→ **Exercise objective**
Tally the lines of the data below that contain the string "taking", treating uppercase and lowercase as different. Reply with the number alone.
___ Exercise input ___
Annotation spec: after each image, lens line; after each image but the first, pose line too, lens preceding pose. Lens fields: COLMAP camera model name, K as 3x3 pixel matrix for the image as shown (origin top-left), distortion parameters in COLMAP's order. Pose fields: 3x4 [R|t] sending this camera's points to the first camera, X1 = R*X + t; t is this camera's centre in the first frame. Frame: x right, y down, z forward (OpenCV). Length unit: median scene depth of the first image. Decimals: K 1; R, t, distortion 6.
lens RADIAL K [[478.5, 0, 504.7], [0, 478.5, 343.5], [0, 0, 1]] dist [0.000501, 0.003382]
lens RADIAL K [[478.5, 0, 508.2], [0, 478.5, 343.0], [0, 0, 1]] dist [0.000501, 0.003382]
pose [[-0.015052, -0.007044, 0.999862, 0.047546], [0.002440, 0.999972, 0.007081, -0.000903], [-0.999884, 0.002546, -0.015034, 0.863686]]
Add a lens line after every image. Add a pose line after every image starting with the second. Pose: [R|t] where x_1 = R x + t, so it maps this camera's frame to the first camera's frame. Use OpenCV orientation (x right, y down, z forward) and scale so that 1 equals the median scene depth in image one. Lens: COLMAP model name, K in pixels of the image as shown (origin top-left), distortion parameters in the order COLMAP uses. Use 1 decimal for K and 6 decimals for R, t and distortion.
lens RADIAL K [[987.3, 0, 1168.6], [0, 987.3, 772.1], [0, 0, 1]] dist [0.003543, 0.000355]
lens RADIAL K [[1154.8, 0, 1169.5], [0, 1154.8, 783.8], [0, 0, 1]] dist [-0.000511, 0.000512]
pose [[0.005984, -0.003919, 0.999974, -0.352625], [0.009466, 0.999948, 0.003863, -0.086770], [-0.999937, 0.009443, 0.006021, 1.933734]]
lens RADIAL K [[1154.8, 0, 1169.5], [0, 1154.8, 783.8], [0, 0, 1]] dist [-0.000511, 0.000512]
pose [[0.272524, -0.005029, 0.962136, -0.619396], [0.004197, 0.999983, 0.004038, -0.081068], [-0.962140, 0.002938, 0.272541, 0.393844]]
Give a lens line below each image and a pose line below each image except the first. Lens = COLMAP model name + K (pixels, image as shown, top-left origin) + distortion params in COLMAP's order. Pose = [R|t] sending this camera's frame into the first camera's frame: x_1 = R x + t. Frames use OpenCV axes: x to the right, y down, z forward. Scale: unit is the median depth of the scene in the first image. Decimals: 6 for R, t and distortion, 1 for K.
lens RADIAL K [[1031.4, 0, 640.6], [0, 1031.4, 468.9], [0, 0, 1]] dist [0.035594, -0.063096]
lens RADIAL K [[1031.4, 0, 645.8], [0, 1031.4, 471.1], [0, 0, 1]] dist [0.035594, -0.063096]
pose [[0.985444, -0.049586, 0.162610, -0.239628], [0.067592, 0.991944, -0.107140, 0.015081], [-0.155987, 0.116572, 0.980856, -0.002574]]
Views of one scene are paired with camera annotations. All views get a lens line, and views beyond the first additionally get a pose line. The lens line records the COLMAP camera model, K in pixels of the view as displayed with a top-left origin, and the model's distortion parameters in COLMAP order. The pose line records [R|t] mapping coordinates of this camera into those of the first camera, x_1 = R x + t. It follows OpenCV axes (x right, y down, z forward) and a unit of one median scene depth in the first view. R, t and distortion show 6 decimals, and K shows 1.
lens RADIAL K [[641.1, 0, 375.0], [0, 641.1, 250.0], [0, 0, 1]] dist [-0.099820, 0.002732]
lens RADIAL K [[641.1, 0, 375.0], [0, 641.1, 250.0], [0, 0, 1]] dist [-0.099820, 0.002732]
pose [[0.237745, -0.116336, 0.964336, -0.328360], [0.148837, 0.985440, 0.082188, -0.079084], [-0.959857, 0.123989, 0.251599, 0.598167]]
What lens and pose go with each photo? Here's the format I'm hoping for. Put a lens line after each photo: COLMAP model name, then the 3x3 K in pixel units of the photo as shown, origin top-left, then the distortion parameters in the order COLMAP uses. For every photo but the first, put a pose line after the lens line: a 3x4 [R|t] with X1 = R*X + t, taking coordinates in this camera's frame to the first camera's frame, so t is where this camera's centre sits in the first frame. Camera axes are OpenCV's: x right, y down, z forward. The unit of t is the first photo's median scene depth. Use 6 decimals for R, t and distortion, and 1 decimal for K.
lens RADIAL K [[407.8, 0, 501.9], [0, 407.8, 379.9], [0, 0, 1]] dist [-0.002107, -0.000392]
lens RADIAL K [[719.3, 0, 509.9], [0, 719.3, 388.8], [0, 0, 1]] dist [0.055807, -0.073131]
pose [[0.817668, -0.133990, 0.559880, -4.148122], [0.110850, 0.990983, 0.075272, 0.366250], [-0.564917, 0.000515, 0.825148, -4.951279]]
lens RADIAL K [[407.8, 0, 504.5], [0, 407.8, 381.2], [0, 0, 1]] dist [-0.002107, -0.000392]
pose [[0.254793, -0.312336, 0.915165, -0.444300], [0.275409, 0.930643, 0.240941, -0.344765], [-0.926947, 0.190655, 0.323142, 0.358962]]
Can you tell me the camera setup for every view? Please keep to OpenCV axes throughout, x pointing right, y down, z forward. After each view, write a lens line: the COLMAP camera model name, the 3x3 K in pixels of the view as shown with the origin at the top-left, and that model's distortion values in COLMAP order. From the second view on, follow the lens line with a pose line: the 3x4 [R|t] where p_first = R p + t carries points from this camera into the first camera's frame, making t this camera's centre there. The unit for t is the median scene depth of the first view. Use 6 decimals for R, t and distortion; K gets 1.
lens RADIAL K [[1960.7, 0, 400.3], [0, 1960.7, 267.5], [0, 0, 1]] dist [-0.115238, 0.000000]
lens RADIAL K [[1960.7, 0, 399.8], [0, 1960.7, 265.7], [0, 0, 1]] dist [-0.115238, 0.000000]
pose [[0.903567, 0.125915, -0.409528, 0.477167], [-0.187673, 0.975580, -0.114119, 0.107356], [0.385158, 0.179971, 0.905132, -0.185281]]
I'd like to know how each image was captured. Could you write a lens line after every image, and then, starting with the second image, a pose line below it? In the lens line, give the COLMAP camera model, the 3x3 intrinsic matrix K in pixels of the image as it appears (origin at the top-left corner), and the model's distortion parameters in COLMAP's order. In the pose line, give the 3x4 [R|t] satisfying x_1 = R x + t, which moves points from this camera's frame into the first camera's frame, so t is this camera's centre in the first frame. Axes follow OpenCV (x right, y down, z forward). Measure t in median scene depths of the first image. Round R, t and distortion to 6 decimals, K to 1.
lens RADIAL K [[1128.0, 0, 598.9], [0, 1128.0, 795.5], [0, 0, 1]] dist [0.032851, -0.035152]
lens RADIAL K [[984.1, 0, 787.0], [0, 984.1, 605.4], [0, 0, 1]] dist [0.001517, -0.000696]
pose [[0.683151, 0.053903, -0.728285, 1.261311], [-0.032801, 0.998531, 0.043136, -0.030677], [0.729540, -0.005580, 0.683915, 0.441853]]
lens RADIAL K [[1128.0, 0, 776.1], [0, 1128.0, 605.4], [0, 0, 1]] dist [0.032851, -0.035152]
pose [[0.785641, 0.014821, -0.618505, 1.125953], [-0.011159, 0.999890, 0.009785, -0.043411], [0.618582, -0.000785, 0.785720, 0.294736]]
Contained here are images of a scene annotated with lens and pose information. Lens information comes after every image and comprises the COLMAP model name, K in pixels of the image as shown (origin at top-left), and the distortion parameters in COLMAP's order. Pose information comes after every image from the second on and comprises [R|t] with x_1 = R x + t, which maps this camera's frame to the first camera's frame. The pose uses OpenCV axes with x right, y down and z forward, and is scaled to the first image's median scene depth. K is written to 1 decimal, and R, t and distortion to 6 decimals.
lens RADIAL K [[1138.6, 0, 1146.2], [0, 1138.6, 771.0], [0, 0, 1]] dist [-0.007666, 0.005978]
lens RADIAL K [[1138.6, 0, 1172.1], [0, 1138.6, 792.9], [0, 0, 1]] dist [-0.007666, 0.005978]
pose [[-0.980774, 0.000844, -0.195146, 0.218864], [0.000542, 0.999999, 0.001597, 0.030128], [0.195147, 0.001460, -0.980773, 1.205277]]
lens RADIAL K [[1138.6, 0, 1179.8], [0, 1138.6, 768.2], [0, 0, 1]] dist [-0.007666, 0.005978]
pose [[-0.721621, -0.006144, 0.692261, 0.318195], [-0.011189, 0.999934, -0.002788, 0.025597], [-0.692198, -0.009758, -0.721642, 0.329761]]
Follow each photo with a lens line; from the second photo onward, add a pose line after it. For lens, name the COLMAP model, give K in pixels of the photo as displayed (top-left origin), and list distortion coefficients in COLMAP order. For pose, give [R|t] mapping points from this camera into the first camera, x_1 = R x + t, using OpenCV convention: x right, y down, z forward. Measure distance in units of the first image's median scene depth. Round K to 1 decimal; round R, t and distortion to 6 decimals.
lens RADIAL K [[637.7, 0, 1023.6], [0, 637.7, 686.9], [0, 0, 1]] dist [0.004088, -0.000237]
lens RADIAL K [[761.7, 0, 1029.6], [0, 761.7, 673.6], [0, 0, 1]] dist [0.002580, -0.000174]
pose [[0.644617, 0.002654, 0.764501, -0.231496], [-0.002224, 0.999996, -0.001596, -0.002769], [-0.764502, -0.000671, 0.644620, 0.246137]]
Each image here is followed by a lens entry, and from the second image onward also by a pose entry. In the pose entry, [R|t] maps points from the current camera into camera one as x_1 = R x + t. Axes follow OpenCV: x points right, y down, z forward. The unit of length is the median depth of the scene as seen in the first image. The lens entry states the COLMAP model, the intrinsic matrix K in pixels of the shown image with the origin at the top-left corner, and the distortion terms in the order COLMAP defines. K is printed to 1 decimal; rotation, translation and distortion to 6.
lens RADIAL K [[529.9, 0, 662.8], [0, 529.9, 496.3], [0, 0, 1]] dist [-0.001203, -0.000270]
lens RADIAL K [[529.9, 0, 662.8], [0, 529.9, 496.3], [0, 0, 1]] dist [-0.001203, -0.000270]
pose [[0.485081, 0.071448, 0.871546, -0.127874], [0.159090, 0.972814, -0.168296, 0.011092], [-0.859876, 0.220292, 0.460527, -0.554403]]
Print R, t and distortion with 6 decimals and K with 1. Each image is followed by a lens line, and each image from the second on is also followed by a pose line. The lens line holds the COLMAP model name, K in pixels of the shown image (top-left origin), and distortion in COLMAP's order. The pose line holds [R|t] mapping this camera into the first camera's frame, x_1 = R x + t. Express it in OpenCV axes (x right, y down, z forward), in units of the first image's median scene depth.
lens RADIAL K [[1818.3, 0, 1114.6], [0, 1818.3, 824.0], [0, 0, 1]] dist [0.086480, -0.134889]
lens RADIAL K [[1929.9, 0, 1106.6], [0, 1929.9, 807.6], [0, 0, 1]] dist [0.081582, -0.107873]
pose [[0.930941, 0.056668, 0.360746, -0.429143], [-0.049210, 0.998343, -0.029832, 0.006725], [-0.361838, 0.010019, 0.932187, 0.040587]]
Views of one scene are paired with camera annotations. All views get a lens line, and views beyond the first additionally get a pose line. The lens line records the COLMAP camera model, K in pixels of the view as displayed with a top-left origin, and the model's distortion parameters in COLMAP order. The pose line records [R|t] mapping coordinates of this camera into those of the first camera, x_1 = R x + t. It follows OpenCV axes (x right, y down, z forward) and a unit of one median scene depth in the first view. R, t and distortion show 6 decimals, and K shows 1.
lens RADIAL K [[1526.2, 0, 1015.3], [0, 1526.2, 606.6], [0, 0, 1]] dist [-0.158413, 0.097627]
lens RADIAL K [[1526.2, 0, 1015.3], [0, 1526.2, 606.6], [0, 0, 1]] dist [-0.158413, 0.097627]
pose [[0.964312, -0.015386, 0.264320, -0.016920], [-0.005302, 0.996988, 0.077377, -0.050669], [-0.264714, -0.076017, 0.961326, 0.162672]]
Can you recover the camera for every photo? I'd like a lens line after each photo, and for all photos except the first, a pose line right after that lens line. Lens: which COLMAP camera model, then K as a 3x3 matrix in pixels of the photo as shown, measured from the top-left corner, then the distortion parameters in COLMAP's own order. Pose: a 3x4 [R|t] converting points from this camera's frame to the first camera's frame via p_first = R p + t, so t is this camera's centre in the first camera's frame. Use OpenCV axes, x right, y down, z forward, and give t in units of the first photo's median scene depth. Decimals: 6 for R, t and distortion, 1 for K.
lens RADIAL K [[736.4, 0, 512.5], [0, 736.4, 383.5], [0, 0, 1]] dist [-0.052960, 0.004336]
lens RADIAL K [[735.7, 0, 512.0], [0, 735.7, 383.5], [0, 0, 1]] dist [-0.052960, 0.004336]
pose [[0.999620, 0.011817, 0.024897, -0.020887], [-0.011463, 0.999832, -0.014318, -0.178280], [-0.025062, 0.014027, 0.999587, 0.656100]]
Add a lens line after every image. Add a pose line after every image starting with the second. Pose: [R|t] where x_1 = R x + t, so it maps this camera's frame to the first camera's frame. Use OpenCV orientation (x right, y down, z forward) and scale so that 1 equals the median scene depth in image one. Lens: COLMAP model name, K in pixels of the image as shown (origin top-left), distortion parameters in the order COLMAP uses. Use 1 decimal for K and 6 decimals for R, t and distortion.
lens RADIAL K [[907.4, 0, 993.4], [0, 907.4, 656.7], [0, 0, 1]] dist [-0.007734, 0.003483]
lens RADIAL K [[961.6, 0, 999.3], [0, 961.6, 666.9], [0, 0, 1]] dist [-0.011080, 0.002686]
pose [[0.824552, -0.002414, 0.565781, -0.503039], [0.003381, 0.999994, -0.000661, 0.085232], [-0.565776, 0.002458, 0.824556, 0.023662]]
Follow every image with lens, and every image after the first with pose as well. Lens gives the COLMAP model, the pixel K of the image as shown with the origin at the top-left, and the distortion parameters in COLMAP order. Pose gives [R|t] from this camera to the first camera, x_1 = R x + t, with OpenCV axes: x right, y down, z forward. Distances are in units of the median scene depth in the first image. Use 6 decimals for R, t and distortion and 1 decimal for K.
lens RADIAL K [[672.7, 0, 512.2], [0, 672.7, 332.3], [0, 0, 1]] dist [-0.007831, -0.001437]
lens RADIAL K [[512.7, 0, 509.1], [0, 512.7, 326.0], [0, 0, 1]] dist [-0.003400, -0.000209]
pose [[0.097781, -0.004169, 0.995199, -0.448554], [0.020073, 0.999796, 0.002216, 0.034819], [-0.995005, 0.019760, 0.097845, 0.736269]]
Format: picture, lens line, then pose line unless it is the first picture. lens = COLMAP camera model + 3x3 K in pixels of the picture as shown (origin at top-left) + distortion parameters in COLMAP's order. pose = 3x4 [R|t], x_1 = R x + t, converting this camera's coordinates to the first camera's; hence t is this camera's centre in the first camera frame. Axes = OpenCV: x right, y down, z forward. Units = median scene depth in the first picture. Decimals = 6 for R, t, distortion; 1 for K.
___
→ **Solution below**
1